Returning at last to the chapter in Pingree’s autobiography, we find herein a side to the potato patches that is not instantly visible in all of the editorial praise. In the chapter, Pingree opts not to relate the story personally and instead reprints a public address by the aptly named Captain Cornelius Gardener who officially ran the program for its duration. Gardener, being a practical-minded man, does not embellish much in his post-operational breakdown of the successful program as he focuses on economics and logistics and positive press. He does, however, betray some overtly paternalistic and problematic conceptions of those who participated in the program, emphasizing their simplicity and that “they can be managed as easily as children.” This type of demeaning language, coupled with a photo in the chapter that depicts a family of farmers arranged in a stilted manner behind a handwritten sign in their garden that states “The name of the man who originated this system will be handed down to posterity” and a caption that explicitly labels them as Polish immigrants expose a darker side to the much lauded potato patch scheme.  Not only are immigrant communities and the poor being portrayed as simple and ignorant but they are also being used, objectified, as props in a propagandistic manner serving a political end wholly detached from their labor in the soil.

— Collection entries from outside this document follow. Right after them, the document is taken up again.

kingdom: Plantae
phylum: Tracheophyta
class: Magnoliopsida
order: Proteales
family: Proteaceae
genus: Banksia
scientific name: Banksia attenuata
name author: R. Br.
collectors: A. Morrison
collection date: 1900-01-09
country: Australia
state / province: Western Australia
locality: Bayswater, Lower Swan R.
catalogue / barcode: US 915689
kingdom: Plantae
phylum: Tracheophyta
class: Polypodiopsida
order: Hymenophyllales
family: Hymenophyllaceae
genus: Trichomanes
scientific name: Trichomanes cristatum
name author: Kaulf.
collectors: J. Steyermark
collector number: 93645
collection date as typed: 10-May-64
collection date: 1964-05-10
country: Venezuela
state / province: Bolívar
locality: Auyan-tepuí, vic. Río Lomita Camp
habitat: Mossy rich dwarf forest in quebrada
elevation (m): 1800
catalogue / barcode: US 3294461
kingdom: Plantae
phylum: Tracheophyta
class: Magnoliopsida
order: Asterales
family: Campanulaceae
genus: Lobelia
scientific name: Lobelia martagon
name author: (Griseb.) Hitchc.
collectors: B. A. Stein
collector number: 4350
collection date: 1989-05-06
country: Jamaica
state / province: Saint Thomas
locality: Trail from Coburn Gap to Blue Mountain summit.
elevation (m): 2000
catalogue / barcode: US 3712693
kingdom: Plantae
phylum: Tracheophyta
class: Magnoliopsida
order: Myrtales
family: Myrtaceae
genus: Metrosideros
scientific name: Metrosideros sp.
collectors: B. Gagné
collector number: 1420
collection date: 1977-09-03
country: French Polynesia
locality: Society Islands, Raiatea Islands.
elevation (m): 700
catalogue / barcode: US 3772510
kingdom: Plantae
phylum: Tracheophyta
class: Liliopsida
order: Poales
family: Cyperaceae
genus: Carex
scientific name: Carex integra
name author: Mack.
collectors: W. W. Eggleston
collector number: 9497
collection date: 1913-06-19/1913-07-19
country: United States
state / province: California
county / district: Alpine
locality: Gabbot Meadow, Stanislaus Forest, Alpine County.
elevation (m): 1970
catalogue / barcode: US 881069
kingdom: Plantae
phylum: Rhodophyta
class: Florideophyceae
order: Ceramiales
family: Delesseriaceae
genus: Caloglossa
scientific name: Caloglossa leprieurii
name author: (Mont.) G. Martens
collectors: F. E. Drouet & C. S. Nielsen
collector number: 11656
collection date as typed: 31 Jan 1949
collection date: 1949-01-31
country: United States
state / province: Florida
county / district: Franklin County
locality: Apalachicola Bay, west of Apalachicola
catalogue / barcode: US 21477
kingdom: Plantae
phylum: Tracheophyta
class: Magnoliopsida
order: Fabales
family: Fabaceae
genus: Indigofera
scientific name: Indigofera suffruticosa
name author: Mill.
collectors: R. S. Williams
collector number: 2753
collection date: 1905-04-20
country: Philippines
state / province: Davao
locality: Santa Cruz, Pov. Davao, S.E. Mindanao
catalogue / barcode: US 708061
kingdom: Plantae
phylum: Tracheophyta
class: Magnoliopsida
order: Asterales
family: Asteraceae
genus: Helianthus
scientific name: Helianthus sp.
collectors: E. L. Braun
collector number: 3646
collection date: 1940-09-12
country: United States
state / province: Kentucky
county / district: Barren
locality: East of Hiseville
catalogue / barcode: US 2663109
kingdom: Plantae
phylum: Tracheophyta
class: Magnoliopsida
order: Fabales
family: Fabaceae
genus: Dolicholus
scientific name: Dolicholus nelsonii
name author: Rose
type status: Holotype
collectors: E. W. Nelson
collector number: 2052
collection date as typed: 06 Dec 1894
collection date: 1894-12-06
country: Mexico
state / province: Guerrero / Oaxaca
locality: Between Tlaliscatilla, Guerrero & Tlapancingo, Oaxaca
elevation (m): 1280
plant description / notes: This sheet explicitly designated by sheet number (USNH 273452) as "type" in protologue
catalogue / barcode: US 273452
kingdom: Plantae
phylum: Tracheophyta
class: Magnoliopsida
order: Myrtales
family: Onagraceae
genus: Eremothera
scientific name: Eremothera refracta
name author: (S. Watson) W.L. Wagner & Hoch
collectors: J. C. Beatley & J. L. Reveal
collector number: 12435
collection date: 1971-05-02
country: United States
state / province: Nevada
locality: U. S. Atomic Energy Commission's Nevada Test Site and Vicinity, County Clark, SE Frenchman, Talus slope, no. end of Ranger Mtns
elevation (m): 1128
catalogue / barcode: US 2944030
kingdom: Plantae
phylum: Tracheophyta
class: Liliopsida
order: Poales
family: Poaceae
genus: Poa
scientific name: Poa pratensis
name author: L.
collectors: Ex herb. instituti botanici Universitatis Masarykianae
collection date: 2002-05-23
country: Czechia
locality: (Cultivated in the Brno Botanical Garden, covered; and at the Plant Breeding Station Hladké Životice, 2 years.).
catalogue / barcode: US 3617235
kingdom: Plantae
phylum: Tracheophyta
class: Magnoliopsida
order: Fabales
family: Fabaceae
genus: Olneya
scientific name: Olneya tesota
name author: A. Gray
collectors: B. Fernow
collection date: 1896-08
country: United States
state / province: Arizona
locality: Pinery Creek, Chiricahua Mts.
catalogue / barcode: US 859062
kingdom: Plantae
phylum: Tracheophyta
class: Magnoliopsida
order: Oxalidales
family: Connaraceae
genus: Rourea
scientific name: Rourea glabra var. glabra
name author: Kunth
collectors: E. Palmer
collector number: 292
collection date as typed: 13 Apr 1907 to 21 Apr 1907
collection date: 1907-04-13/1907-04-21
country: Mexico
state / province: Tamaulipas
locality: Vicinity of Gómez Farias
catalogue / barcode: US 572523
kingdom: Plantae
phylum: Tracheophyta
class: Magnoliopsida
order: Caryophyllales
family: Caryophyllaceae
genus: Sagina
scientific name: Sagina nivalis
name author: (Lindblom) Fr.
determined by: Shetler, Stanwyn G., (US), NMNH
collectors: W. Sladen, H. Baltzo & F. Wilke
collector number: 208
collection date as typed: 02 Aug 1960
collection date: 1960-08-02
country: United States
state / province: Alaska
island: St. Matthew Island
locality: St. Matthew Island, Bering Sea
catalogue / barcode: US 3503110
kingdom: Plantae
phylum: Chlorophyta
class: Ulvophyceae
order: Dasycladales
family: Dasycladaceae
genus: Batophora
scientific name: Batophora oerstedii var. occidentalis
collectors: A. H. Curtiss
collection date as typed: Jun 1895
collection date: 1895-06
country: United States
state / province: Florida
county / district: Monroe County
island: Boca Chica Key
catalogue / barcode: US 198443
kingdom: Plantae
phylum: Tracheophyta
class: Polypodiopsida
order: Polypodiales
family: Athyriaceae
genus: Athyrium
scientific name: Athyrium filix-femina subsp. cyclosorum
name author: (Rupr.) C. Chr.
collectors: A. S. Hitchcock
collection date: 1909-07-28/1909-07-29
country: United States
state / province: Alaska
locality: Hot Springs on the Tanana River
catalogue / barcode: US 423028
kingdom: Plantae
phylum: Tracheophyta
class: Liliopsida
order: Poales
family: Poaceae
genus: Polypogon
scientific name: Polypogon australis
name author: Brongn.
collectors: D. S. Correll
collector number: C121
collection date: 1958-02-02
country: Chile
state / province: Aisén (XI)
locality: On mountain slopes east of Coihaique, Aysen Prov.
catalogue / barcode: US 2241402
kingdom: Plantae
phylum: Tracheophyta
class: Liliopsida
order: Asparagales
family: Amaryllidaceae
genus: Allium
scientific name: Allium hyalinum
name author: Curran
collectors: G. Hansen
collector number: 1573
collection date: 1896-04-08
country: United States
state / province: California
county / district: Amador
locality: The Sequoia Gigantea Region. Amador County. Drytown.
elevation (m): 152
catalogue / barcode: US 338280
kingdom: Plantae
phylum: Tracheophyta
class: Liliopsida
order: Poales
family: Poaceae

Here we see displayed something that potentially undermines the legacy of Pingree’s potato patch scheme or at least demands our critical examination.  To be honest though, it should come as no surprise that a philanthropic scheme in the late 19th century would have to play into prevailing notions of how to conceive of and treat the poor and immigrant populations.  Despite Pingree’s populist stance and posturing as a man of the people we should not fool ourselves into thinking that “people” meant quite the same thing then that it does to us now, and even today many programs developed to combat poverty and benefit immigrant communities come under intense criticism from those who still maintain that these populations must be made to be industrious and useful due to ingrained idleness or ignorance.  This is where urban farming as a means of social welfare must be incredibly careful to empower individuals without being paternalistic and demeaning or using that empowerment as a ploy for good press.